Problem details >>
Reproduce the following lines word for word, leaving out the pictures.

Input data >>
______________________________
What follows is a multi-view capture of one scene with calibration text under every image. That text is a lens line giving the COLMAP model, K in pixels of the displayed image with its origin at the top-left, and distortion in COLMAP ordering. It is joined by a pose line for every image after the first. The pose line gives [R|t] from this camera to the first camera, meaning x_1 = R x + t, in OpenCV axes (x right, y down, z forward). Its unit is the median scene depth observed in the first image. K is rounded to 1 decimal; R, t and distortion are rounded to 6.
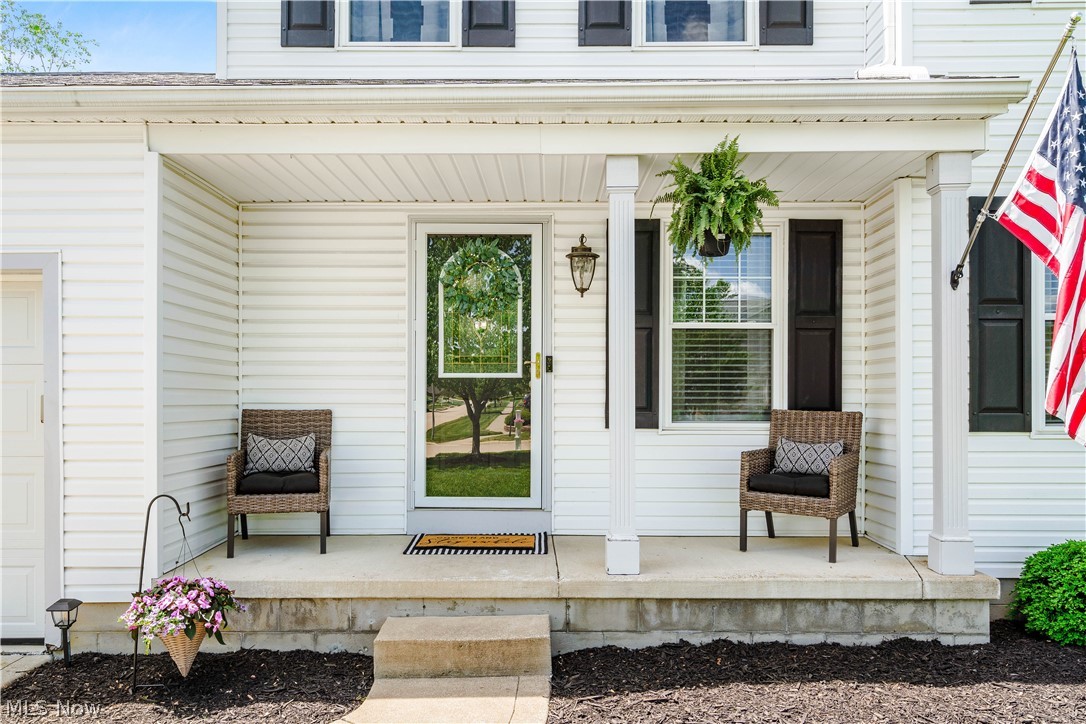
lens RADIAL K [[827.9, 0, 518.3], [0, 827.9, 328.7], [0, 0, 1]] dist [0.007353, 0.003167]
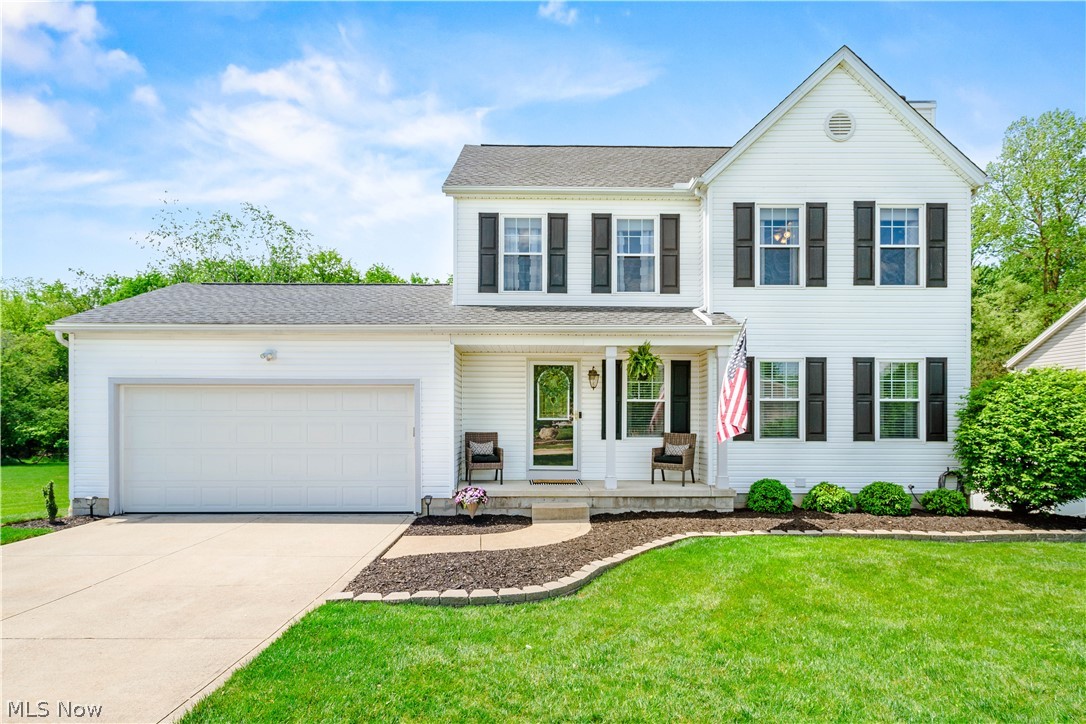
lens RADIAL K [[560.3, 0, 530.1], [0, 560.3, 364.0], [0, 0, 1]] dist [-0.002188, -0.000014]
pose [[0.999503, 0.006508, 0.030836, -0.190146], [-0.005994, 0.999842, -0.016744, -0.094603], [-0.030941, 0.016550, 0.999384, -0.830157]]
______________________________
Response to the task >>
What follows is a multi-view capture of one scene with calibration text under every image. That text is a lens line giving the COLMAP model, K in pixels of the displayed image with its origin at the top-left, and distortion in COLMAP ordering. It is joined by a pose line for every image after the first. The pose line gives [R|t] from this camera to the first camera, meaning x_1 = R x + t, in OpenCV axes (x right, y down, z forward). Its unit is the median scene depth observed in the first image. K is rounded to 1 decimal; R, t and distortion are rounded to 6.
lens RADIAL K [[827.9, 0, 518.3], [0, 827.9, 328.7], [0, 0, 1]] dist [0.007353, 0.003167]
lens RADIAL K [[560.3, 0, 530.1], [0, 560.3, 364.0], [0, 0, 1]] dist [-0.002188, -0.000014]
pose [[0.999503, 0.006508, 0.030836, -0.190146], [-0.005994, 0.999842, -0.016744, -0.094603], [-0.030941, 0.016550, 0.999384, -0.830157]]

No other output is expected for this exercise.